**Activity:** Copy the source lines in the rows below word for word. Begin at the line that contains "<span m='244080'>about</span> <span" and stop after the line that contains "m='270840'>from</span> <span m='270990'>Sloan</span>".

**Records supplied:**

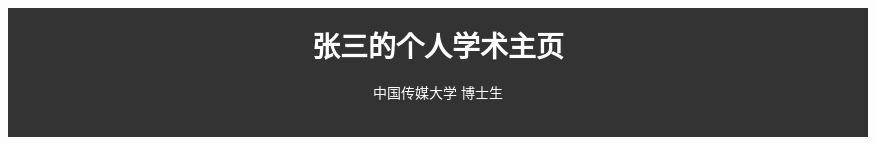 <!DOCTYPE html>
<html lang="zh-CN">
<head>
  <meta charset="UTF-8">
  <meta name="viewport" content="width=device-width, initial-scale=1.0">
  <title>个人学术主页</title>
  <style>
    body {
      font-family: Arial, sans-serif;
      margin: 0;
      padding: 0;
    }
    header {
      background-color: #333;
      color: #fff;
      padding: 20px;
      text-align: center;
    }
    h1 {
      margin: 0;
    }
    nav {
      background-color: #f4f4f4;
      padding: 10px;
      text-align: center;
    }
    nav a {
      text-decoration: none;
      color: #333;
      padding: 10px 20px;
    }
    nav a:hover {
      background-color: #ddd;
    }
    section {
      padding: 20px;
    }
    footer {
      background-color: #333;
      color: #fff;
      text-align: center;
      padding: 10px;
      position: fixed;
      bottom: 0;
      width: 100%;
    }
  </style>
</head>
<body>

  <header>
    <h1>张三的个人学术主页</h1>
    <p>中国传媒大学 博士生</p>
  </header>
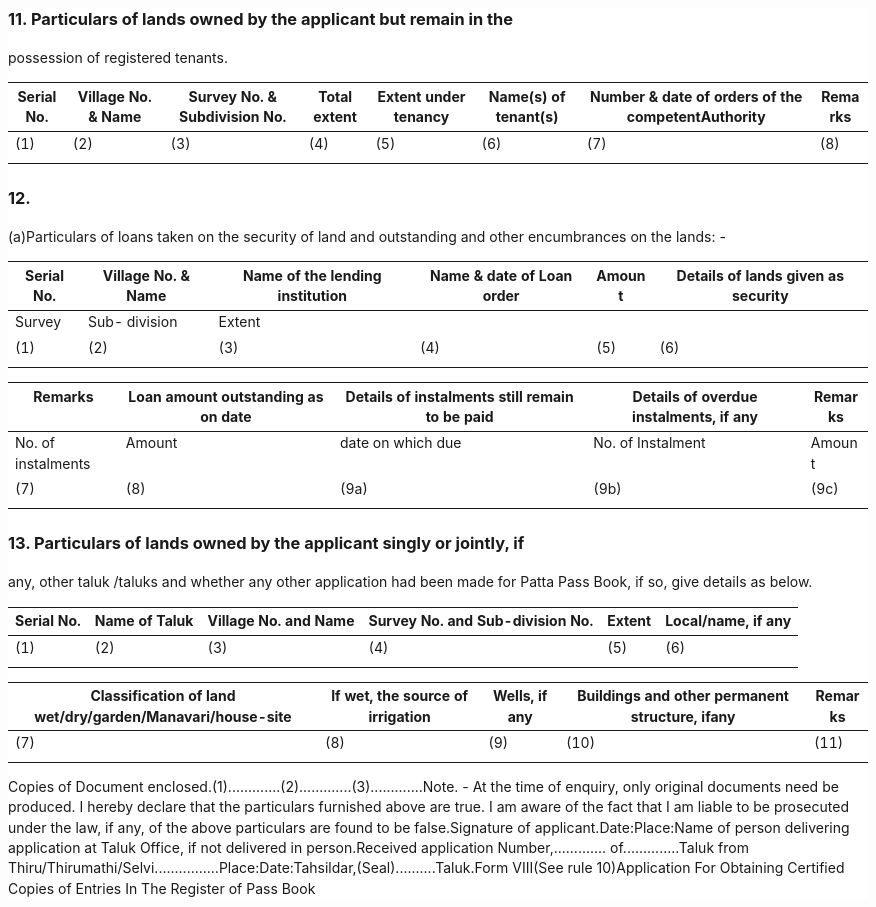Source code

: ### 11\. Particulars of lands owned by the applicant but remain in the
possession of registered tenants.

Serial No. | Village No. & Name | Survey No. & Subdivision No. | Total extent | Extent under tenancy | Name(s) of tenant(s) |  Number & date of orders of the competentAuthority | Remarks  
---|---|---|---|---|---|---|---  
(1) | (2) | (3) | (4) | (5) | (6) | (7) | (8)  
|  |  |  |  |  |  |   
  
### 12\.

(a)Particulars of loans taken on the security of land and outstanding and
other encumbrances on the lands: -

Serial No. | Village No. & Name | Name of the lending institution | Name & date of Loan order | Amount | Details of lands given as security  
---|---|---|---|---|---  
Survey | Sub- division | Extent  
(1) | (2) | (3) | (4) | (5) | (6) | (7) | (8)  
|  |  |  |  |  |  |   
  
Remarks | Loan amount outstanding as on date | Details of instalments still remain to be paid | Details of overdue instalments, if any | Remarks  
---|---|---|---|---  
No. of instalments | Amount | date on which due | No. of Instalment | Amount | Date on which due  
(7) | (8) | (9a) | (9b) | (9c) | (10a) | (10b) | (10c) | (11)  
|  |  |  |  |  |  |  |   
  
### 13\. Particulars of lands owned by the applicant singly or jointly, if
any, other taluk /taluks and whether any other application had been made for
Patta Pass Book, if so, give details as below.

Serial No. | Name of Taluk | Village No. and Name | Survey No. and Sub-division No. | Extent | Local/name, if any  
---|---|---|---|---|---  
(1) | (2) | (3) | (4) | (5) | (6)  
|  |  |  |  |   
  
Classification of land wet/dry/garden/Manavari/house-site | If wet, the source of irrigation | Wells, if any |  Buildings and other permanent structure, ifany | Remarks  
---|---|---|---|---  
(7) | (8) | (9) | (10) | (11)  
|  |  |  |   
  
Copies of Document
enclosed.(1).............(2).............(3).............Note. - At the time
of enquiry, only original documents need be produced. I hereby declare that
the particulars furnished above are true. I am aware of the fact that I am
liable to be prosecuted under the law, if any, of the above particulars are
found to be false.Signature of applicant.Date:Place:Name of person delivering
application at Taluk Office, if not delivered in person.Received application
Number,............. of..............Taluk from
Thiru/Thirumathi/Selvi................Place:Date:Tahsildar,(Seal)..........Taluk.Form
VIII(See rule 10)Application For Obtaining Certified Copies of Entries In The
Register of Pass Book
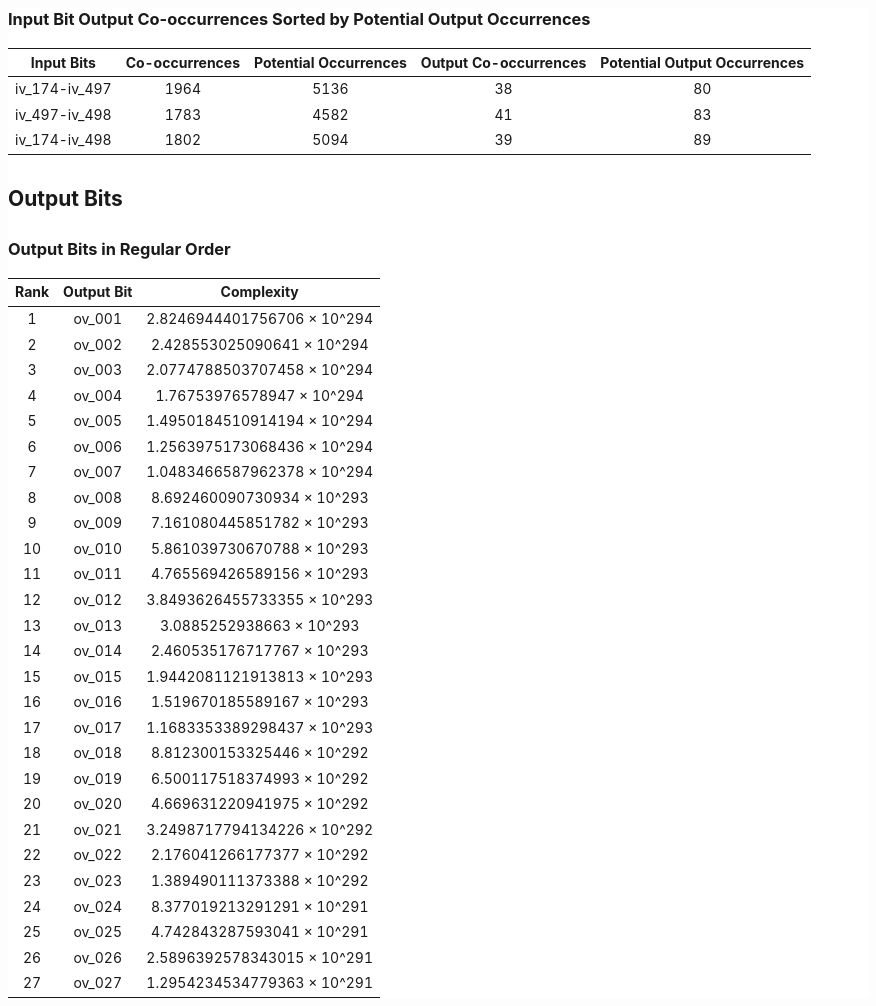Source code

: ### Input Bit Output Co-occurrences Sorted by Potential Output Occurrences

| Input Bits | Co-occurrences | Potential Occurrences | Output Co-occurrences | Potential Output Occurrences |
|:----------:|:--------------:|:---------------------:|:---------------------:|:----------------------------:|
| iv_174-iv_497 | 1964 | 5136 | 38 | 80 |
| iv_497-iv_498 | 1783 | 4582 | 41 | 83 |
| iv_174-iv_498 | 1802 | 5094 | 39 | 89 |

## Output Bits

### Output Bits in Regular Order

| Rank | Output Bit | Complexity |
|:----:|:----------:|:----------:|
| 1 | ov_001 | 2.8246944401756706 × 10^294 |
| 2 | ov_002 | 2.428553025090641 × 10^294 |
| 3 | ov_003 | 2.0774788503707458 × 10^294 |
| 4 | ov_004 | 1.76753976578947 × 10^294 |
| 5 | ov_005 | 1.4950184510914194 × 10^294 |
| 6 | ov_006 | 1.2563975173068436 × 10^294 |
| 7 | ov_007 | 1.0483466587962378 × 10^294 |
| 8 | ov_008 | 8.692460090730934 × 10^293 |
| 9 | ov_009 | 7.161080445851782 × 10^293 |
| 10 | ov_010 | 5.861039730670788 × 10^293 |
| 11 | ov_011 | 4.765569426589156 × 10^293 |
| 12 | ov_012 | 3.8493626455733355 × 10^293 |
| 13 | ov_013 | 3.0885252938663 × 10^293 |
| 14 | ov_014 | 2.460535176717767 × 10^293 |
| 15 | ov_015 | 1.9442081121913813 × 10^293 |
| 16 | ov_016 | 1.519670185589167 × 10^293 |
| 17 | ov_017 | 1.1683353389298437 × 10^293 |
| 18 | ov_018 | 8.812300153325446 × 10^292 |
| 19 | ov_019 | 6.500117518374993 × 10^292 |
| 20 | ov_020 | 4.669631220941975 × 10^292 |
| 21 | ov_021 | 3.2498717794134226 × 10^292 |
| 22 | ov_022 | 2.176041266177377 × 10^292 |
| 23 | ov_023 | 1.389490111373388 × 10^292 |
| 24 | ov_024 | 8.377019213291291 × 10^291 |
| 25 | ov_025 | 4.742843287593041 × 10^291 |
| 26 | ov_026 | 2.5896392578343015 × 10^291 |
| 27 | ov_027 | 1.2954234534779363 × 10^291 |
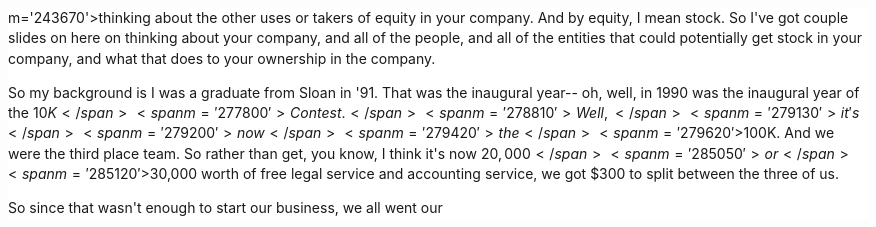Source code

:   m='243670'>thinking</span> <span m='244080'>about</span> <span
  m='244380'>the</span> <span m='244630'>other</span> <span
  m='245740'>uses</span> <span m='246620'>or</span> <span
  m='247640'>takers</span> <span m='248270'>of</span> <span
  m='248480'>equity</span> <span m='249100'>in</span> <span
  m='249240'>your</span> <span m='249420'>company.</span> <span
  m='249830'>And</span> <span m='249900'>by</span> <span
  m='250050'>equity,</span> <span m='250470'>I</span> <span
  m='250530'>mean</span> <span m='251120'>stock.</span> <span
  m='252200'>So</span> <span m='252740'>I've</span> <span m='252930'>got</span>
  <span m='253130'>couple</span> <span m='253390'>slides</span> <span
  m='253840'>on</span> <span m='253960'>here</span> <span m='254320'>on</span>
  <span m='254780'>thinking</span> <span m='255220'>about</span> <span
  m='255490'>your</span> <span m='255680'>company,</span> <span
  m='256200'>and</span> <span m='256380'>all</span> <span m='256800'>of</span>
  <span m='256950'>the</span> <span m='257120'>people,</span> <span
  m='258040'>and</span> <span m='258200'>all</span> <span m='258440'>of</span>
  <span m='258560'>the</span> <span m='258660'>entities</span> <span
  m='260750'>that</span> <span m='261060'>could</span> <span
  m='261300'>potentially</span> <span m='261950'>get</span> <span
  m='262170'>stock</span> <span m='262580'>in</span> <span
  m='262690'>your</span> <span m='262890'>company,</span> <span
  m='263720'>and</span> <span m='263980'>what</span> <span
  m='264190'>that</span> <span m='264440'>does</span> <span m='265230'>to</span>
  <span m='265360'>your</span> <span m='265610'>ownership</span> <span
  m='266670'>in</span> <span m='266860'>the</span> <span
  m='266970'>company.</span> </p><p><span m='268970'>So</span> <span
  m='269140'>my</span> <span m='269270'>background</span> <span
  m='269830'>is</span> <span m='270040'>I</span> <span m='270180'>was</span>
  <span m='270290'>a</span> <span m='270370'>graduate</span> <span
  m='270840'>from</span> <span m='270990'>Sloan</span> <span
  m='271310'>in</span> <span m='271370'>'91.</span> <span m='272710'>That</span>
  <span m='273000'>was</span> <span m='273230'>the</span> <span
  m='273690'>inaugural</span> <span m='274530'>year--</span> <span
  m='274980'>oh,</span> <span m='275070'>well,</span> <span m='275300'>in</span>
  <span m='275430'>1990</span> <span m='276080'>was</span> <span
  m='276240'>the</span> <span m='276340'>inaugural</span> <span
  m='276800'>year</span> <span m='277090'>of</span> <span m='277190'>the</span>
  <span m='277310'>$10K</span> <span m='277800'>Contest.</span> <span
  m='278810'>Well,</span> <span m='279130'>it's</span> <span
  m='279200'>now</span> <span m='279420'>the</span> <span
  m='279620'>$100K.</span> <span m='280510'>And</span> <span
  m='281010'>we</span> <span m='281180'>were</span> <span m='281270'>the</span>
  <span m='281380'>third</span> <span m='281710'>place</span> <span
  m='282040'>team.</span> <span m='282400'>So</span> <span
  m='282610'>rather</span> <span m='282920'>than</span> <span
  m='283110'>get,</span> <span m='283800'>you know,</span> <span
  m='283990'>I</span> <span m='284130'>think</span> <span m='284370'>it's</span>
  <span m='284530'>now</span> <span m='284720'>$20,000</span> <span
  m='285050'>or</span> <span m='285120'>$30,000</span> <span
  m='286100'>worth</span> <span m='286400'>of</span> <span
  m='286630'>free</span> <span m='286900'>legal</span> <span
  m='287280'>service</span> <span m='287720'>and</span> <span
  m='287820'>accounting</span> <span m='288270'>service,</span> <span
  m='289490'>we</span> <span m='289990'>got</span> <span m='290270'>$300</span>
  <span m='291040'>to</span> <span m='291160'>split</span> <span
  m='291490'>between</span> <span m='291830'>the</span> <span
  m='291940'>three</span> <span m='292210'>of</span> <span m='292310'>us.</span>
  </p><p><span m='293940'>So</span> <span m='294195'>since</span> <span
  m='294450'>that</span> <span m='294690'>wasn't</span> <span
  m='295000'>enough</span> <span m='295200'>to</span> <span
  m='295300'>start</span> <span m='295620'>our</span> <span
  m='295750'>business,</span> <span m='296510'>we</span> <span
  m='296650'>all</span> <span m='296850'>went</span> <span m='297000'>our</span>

**Result for this exercise:**
:   m='243670'>thinking</span> <span m='244080'>about</span> <span
  m='244380'>the</span> <span m='244630'>other</span> <span
  m='245740'>uses</span> <span m='246620'>or</span> <span
  m='247640'>takers</span> <span m='248270'>of</span> <span
  m='248480'>equity</span> <span m='249100'>in</span> <span
  m='249240'>your</span> <span m='249420'>company.</span> <span
  m='249830'>And</span> <span m='249900'>by</span> <span
  m='250050'>equity,</span> <span m='250470'>I</span> <span
  m='250530'>mean</span> <span m='251120'>stock.</span> <span
  m='252200'>So</span> <span m='252740'>I've</span> <span m='252930'>got</span>
  <span m='253130'>couple</span> <span m='253390'>slides</span> <span
  m='253840'>on</span> <span m='253960'>here</span> <span m='254320'>on</span>
  <span m='254780'>thinking</span> <span m='255220'>about</span> <span
  m='255490'>your</span> <span m='255680'>company,</span> <span
  m='256200'>and</span> <span m='256380'>all</span> <span m='256800'>of</span>
  <span m='256950'>the</span> <span m='257120'>people,</span> <span
  m='258040'>and</span> <span m='258200'>all</span> <span m='258440'>of</span>
  <span m='258560'>the</span> <span m='258660'>entities</span> <span
  m='260750'>that</span> <span m='261060'>could</span> <span
  m='261300'>potentially</span> <span m='261950'>get</span> <span
  m='262170'>stock</span> <span m='262580'>in</span> <span
  m='262690'>your</span> <span m='262890'>company,</span> <span
  m='263720'>and</span> <span m='263980'>what</span> <span
  m='264190'>that</span> <span m='264440'>does</span> <span m='265230'>to</span>
  <span m='265360'>your</span> <span m='265610'>ownership</span> <span
  m='266670'>in</span> <span m='266860'>the</span> <span
  m='266970'>company.</span> </p><p><span m='268970'>So</span> <span
  m='269140'>my</span> <span m='269270'>background</span> <span
  m='269830'>is</span> <span m='270040'>I</span> <span m='270180'>was</span>
  <span m='270290'>a</span> <span m='270370'>graduate</span> <span
  m='270840'>from</span> <span m='270990'>Sloan</span> <span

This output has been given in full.